Water partitioning between bridgmanite and postperovskite in the lowermost mantle

Abstract

The lowermost mantle appears to contain geochemically primitive reservoirs of volatile components including water, as evidenced by certain ocean island basalts (Hallis et al., 2015). We used ab initio lattice dynamics to calculate the water partition coefficient between bridgmanite and postperovskite using quasi-harmonic free energies to determine how water is distributed between nominally anhydrous minerals in the D″ region. In the absence of aluminum, hydrogen was incorporated into both phases by a simple substitution of Mg2+⇔2H+, and we found that water favors bridgmanite over postperovskite by a factor of about 5:1 at conditions where an average mantle geotherm intersects the phase boundary.
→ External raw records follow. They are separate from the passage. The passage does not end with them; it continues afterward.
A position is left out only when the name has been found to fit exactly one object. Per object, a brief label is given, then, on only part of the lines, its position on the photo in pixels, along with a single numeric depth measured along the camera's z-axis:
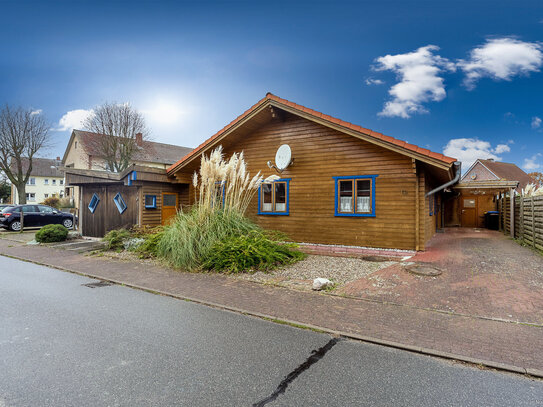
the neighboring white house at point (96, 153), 29.03
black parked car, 17.02
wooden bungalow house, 9.54
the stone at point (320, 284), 5.64
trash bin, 19.41
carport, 21.47
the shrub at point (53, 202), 31.99
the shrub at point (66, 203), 31.34
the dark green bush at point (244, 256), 7.16
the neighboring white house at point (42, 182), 48.12
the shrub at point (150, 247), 8.90
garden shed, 12.24
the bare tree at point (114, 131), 27.42
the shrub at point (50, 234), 12.27
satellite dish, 11.38
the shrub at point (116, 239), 10.48
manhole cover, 6.68
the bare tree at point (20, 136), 26.94
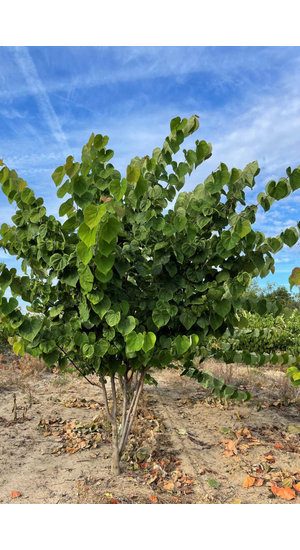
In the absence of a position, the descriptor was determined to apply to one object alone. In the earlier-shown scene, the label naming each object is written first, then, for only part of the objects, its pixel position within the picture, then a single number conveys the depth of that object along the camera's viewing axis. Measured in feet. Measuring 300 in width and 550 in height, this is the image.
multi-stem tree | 8.63
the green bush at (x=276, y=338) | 30.14
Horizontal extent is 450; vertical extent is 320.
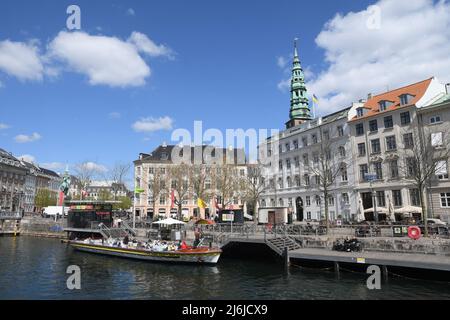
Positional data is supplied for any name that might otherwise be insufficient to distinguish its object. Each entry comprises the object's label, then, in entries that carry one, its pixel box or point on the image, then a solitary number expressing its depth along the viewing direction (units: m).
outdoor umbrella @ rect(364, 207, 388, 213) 44.54
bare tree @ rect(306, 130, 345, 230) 55.54
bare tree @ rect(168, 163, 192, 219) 67.81
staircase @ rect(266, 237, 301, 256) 31.71
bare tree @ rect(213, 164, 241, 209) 68.97
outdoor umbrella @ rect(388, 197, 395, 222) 43.20
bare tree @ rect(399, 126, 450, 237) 42.66
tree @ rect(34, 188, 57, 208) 119.31
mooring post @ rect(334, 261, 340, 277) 25.97
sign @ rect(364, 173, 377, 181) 40.72
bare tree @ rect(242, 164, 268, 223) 64.75
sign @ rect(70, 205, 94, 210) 56.22
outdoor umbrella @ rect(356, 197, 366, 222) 50.99
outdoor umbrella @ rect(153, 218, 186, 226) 44.03
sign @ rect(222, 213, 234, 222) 47.92
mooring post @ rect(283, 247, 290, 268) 29.40
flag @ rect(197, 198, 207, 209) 42.44
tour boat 31.78
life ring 27.88
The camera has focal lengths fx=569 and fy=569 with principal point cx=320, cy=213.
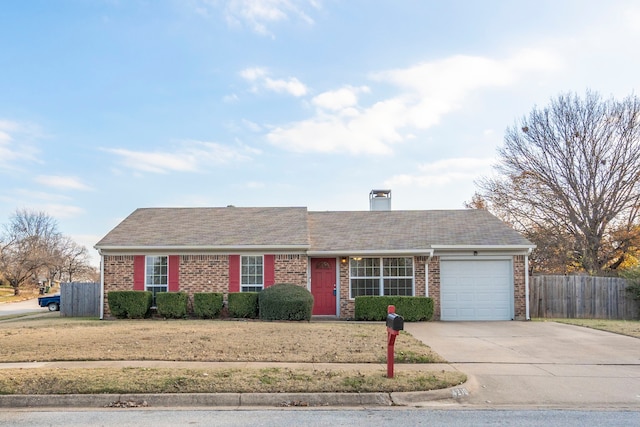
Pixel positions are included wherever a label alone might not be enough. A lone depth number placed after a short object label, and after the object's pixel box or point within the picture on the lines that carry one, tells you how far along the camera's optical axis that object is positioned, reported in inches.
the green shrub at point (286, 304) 703.1
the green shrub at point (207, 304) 759.1
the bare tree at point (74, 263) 2598.4
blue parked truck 1155.9
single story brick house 776.9
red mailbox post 325.1
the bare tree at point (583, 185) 1199.6
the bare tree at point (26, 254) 2208.4
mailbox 324.5
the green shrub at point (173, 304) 762.2
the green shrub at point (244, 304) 751.1
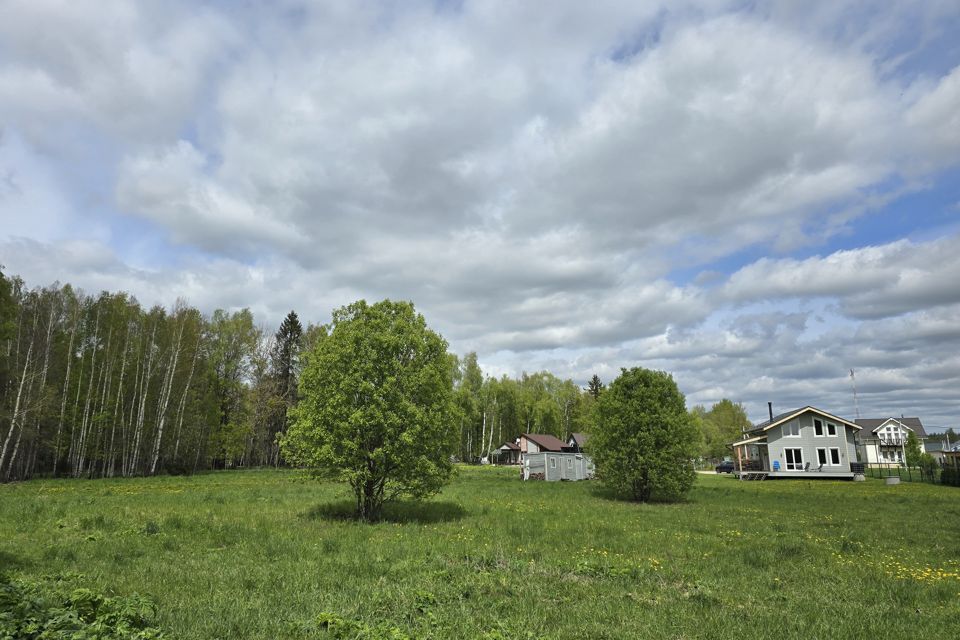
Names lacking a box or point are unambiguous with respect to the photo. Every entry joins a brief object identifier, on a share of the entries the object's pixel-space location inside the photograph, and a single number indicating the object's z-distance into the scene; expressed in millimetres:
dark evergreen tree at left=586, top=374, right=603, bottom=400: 110000
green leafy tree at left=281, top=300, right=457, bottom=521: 18609
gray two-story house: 53312
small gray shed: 47688
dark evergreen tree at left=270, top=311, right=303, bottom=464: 61625
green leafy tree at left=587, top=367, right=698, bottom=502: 29188
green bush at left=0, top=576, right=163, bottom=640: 6168
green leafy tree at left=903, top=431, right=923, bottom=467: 55881
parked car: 78125
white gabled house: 85438
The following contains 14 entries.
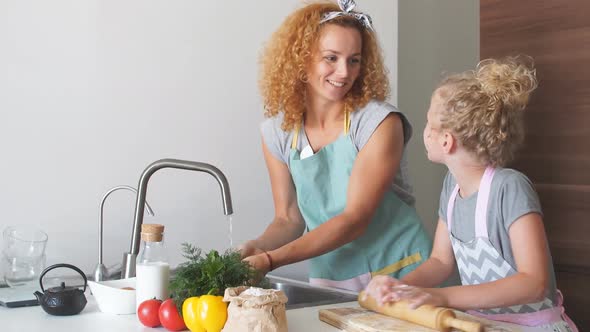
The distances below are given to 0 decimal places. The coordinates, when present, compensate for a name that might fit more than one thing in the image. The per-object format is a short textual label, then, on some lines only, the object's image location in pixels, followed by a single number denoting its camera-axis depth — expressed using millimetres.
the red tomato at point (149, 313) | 1566
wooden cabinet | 2203
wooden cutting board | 1421
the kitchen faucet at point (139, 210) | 1907
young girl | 1633
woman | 2197
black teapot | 1670
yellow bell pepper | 1459
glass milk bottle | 1650
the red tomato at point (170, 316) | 1532
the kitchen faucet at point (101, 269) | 2125
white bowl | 1694
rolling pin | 1366
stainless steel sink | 1906
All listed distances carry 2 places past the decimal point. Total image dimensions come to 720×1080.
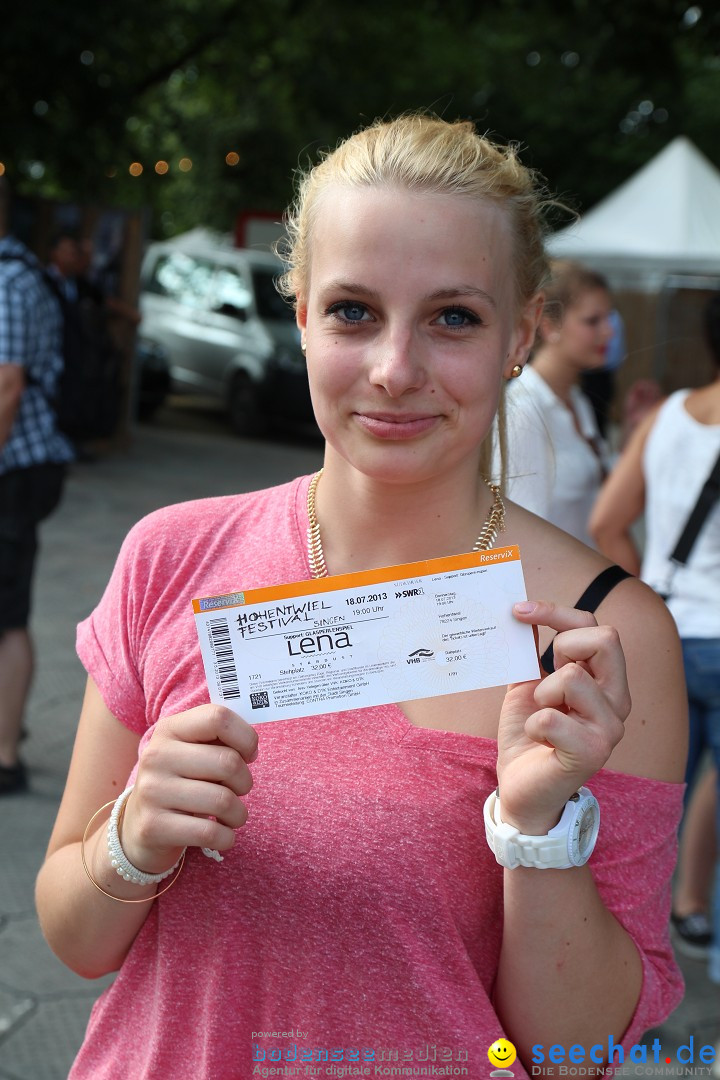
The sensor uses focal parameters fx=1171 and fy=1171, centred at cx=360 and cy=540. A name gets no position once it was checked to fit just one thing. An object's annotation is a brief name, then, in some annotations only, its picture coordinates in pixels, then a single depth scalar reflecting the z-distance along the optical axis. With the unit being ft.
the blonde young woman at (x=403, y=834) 4.78
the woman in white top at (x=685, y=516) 11.48
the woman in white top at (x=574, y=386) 13.30
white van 47.70
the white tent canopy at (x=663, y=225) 43.57
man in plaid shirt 15.26
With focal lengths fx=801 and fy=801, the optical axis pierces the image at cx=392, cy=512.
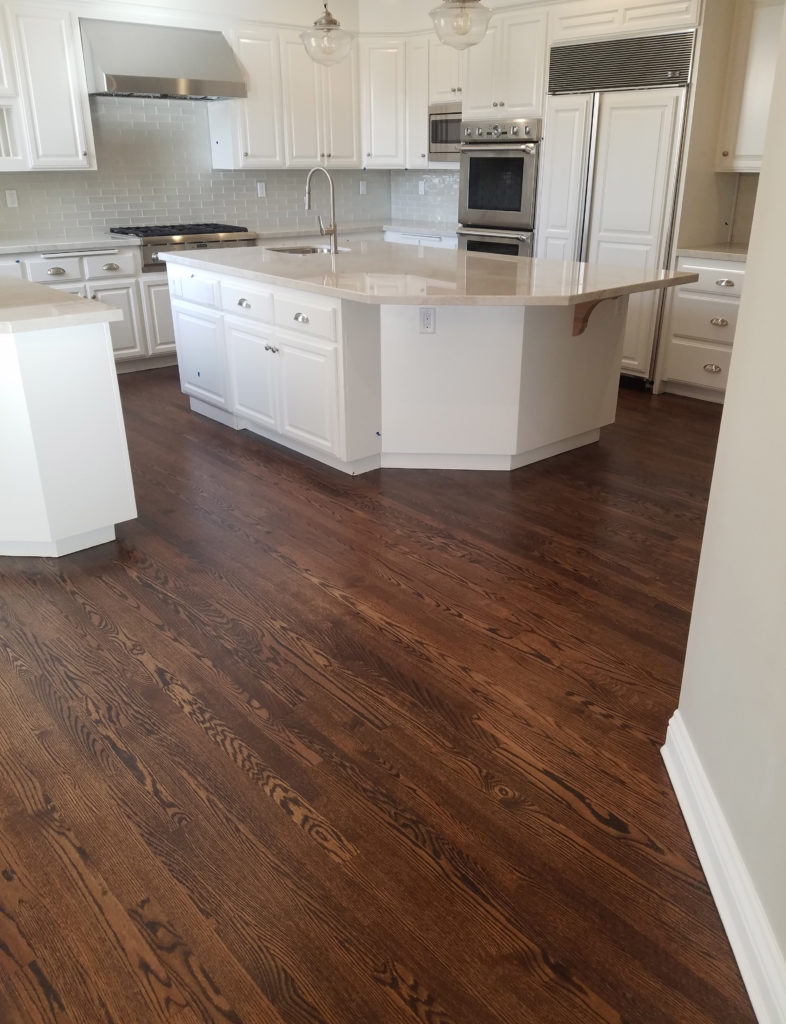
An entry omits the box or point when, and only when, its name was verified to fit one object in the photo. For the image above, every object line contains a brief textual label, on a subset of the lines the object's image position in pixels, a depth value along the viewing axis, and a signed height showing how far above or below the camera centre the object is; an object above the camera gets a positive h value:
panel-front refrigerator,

In the Al-bearing system, hydrogen and aluminum were coupled as Si4+⇔Al3++H+ defects into both phases, and we found that water favors postperovskite over bridgmanite in the Al-bearing system by a factor of about 3:1 at ambient mantle conditions, and by about 8:1 at colder slab conditions. Our results indicate that aluminum controls the partitioning of water between bridgmanite and postperovskite, and that aluminous postperovskite may be a potential host for primordial water in the lowermost region of the mantle. The strong partitioning of water into aluminous postperovskite over bridgmanite provides a potential mechanism for dehydration melting in the lowermost mantle that could be a source for ocean island basalts in regions of upwelling.